### Task objective
Copy out the listing that follows, exact in every word, and skip the images.

### Recorded data
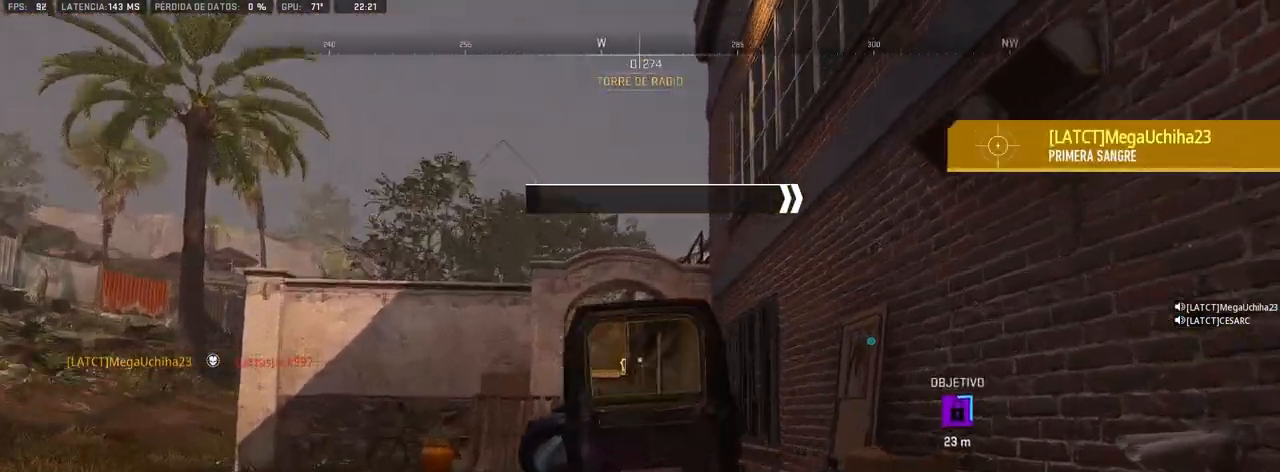
{"buttons": ["L1"], "left_stick": "up-left", "right_stick": "center", "events": [[100, "left_stick", "up"], [150, "left_stick", "up-left"]]}
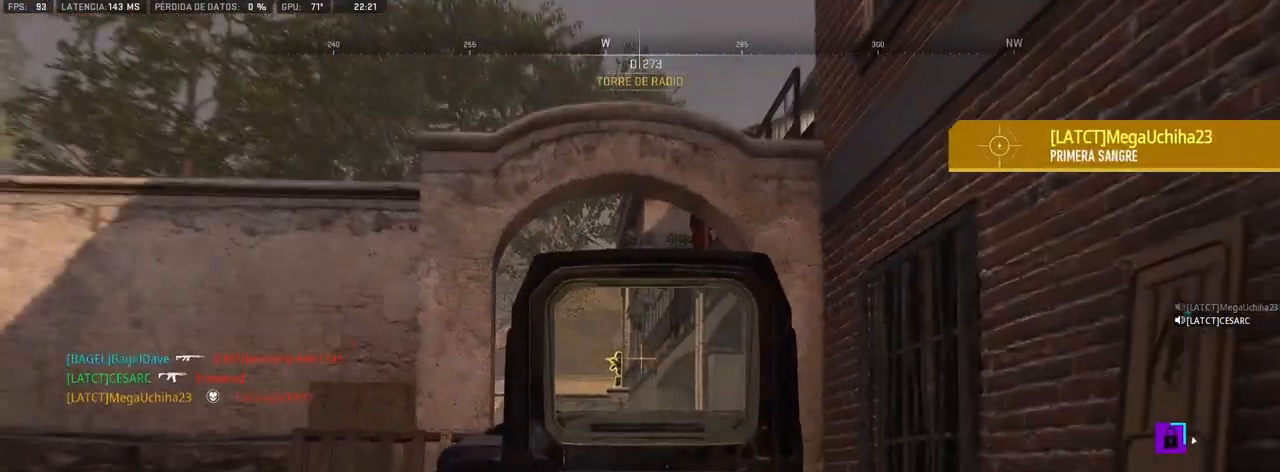
{"buttons": ["CROSS"], "left_stick": "left", "right_stick": "center", "events": [[67, "left_stick", "left"], [183, "R1", "down"], [300, "R1", "up"], [333, "L1", "up"], [500, "CROSS", "down"]]}
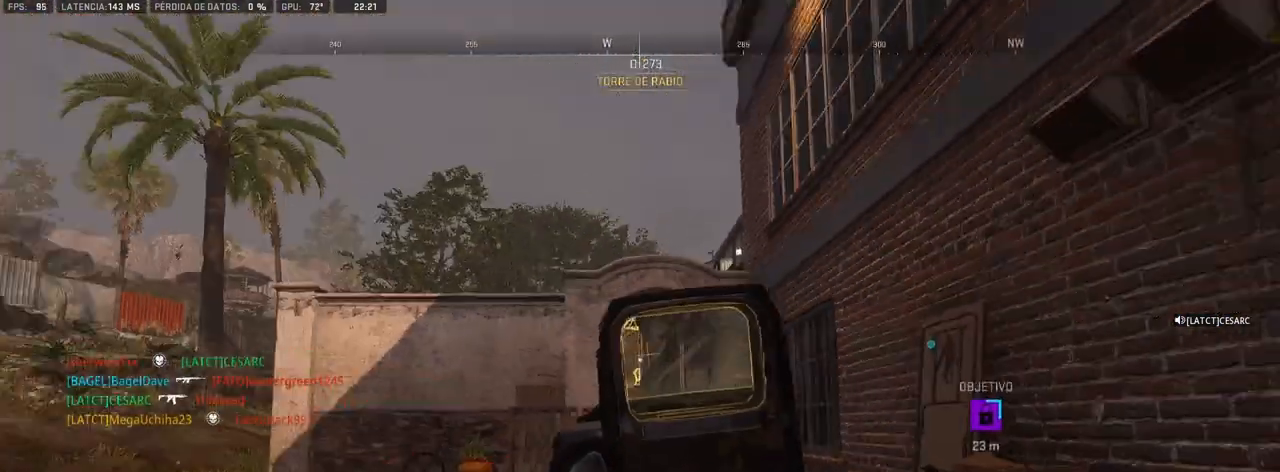
{"buttons": ["L1"], "left_stick": "up-right", "right_stick": "center", "events": [[133, "CROSS", "up"], [267, "left_stick", "up-right"], [283, "L1", "down"], [383, "R3", "down"], [467, "R3", "up"]]}
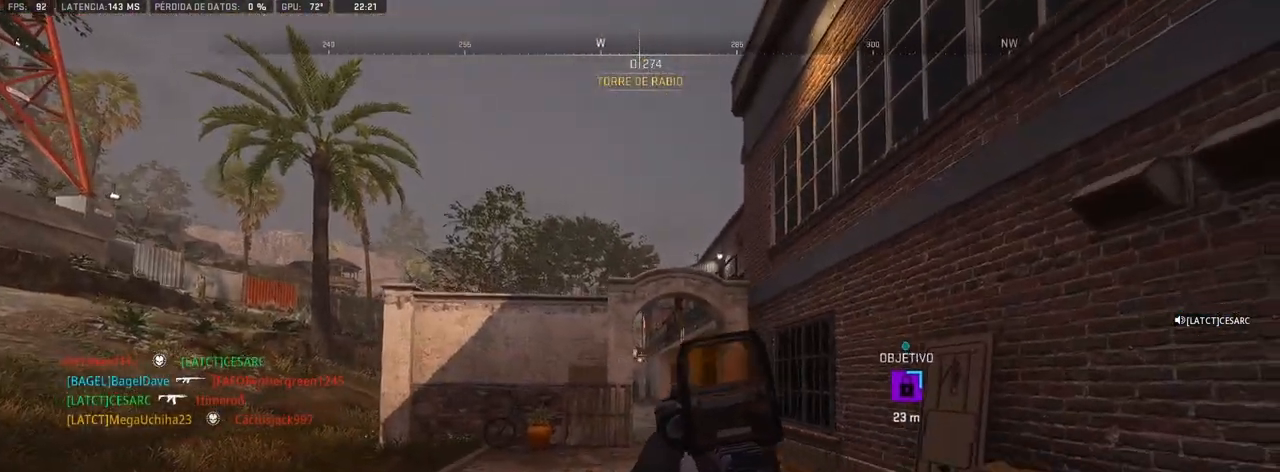
{"buttons": ["L1"], "left_stick": "center", "right_stick": "center", "events": [[83, "left_stick", "up-left"], [300, "left_stick", "center"]]}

### Reply
{"buttons": ["L1"], "left_stick": "up-left", "right_stick": "center", "events": [[100, "left_stick", "up"], [150, "left_stick", "up-left"]]}
{"buttons": ["CROSS"], "left_stick": "left", "right_stick": "center", "events": [[67, "left_stick", "left"], [183, "R1", "down"], [300, "R1", "up"], [333, "L1", "up"], [500, "CROSS", "down"]]}
{"buttons": ["L1"], "left_stick": "up-right", "right_stick": "center", "events": [[133, "CROSS", "up"], [267, "left_stick", "up-right"], [283, "L1", "down"], [383, "R3", "down"], [467, "R3", "up"]]}
{"buttons": ["L1"], "left_stick": "center", "right_stick": "center", "events": [[83, "left_stick", "up-left"], [300, "left_stick", "center"]]}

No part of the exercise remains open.